[PAGE EXCERPT Boundary: Start]

System Architecture

Overview

This document describes the architecture of the Vertex AI MLOps Pipeline Demo, which demonstrates enterprise-grade machine learning workflows using Google Cloud Platform services.

High-Level Architecture

┌─────────────────────────────────────────────────────────────────┐
│                        User Interface                           │
│  ┌─────────────┐  ┌─────────────┐  ┌─────────────┐            │
│  │   Jupyter   │  │ Vertex AI   │  │   Cloud     │            │
│  │ Notebooks   │  │  Console    │  │   Console   │            │
│  └─────────────┘  └─────────────┘  └─────────────┘            │
└─────────────────────────────────────────────────────────────────┘
                                │
                                ▼
┌─────────────────────────────────────────────────────────────────┐
│                    CI/CD Pipeline                               │
│  ┌─────────────┐  ┌─────────────┐  ┌─────────────┐            │
│  │   Azure     │  │   GitHub    │  │   Cloud     │            │
│  │  DevOps     │  │   Actions   │  │   Build     │            │
│  └─────────────┘  └─────────────┘  └─────────────┘            │
└─────────────────────────────────────────────────────────────────┘
                                │
                                ▼
┌─────────────────────────────────────────────────────────────────┐
│                   Vertex AI Pipeline                            │
│  ┌─────────────┐  ┌─────────────┐  ┌─────────────┐            │
│  │   BigQuery  │  │  Dataflow   │  │   Dataproc  │            │
│  │   Analysis  │  │ Processing  │  │ Processing  │            │
│  └─────────────┘  └─────────────┘  └─────────────┘            │
└─────────────────────────────────────────────────────────────────┘
                                │
                                ▼
┌─────────────────────────────────────────────────────────────────┐
│                    Infrastructure Layer                         │
│  ┌─────────────┐  ┌─────────────┐  ┌─────────────┐            │
│  │     GCS     │  │     VPC     │  │     IAM     │            │
│  │   Storage   │  │  Network    │  │   Service   │            │
│  │             │  │             │  │  Accounts   │            │
│  └─────────────┘  └─────────────┘  └─────────────┘            │
└─────────────────────────────────────────────────────────────────┘

Component Details

1. Infrastructure Layer

GCP Project

Project ID: prj-gft-vertexai-demo1
Region: europe-west2
Billing Account: 01A2F5-73127B-50AE5B

Networking

VPC: test-vpc-network
Subnet: my-subnet-123 (10.0.0.0/8)

[PAGE EXCERPT Boundary: End]

Could you copy the system architecture page word for word, starting at "Project ID: prj-gft-vertexai-demo1" and ending at "Subnet: my-subnet-123 (10.0.0.0/8)"?

[DATA EXCERPT Boundary: Start]

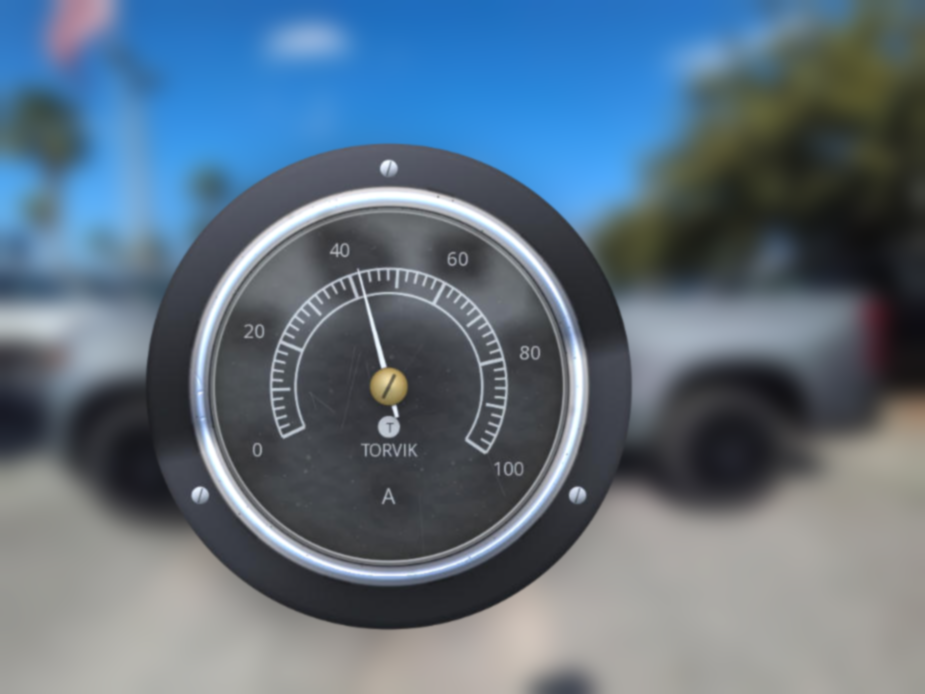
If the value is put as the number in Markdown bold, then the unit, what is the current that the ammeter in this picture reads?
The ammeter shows **42** A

[DATA EXCERPT Boundary: End]

[SOLUTION BELOW]:
Project ID: prj-gft-vertexai-demo1
Region: europe-west2
Billing Account: 01A2F5-73127B-50AE5B

Networking

VPC: test-vpc-network
Subnet: my-subnet-123 (10.0.0.0/8)